▶ What is needed
In the notebook excerpt below on Titanic fares, which port does the author conclude has the highest average ticket price?

▶ Given text
┏━━

Which port has the heightest average ticket price paid by passengers?


In [18]:
s_average = np.mean(titanic_data.Fare[titanic_data.Embarked=='S'])
print("South Hampton passengers paid an average of: $" + str(s_average))


South Hampton passengers paid an average of: $27.07981180124218

In [19]:
q_average = np.mean(titanic_data.Fare[titanic_data.Embarked=='Q'])
print("Queenstown passengers paid an average of: $" + str(q_average))


Queenstown passengers paid an average of: $13.276029870129872

In [20]:
c_average = np.mean(titanic_data.Fare[titanic_data.Embarked=='C'])
print("Cherbourg passengers paid an average of: $" + str(c_average))


Cherbourg passengers paid an average of: $59.95414404761905

Cherbourg is the port with the highest price average.

Question 7

Which port has passengers from the most similar passenger class?


In [21]:
s_class_ave = titanic_data[titanic_data.Embarked=='S'].Pclass
import scipy.stats as sp
s_class_ave = sp.mode(s_class_ave)

┗━━

▶ Extracted records

┏━━

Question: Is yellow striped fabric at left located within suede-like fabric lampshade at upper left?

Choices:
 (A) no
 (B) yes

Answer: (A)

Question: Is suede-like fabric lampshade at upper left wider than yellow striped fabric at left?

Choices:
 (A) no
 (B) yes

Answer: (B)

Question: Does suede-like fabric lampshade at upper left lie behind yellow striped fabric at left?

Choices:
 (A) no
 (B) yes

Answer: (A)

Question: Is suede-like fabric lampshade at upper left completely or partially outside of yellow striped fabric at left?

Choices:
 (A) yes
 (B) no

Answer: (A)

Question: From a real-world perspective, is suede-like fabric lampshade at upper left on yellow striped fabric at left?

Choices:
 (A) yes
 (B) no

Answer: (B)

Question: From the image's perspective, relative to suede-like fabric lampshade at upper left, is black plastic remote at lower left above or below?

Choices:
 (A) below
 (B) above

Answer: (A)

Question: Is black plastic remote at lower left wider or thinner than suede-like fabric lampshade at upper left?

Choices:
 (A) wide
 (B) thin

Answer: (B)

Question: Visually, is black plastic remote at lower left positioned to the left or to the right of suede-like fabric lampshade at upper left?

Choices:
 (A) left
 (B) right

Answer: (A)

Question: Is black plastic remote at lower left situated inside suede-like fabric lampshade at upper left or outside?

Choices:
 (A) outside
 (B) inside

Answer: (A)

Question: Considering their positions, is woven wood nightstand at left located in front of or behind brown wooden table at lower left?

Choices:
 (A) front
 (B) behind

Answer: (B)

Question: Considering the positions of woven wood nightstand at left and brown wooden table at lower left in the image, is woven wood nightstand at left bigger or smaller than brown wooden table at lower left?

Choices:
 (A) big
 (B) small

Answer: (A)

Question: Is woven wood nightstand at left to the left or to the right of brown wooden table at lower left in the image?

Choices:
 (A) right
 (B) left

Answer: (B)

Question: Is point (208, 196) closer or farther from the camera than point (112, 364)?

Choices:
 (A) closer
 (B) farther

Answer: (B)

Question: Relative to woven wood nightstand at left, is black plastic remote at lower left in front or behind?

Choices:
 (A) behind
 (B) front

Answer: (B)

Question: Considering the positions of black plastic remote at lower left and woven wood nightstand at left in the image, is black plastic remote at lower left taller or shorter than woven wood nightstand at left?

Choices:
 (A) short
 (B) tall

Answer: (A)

┗━━
┏━━

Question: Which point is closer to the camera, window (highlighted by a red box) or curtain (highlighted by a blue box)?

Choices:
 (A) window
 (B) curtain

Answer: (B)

┗━━

▶ Answer to the exercise
Cherbourg, with an average fare of $59.95414404761905.